§ **DATA LISTING**:

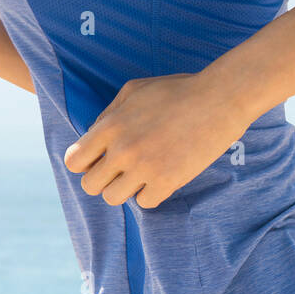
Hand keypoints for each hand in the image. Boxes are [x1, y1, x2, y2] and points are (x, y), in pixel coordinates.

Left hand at [63, 72, 252, 208]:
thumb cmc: (177, 90)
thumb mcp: (133, 90)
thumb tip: (93, 137)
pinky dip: (151, 193)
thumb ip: (108, 115)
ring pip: (113, 198)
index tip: (98, 160)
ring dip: (125, 189)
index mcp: (110, 126)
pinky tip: (161, 178)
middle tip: (120, 171)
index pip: (74, 161)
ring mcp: (144, 167)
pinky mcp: (168, 181)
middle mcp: (122, 149)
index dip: (84, 164)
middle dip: (102, 180)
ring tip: (141, 175)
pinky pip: (145, 203)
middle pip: (89, 186)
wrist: (220, 97)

§ **TASK TO COMPLETE**: Everything above should be given again exactly, apart from the pictures.

§ **TASK RESULT**:
Hand keypoints for each hand in the image. Boxes are [x1, y1, x2, y2] and points are (x, y), in pixel coordinates.

Left hand at [63, 72, 252, 208]:
thumb cmc: (177, 90)
thumb mcp: (133, 90)
thumb tip: (93, 137)
pinky dip: (151, 193)
thumb ip: (108, 115)
ring pip: (113, 198)
index tip: (98, 160)
ring dip: (125, 189)
index mcp: (110, 126)
pinky tip: (161, 178)
middle tip: (120, 171)
index pip: (74, 161)
ring mcp: (144, 167)
pinky mcp: (168, 181)
middle mcp: (122, 149)
index dip: (84, 164)
middle dip: (102, 180)
ring tip: (141, 175)
pinky pip: (145, 203)
middle pip: (89, 186)
wrist: (220, 97)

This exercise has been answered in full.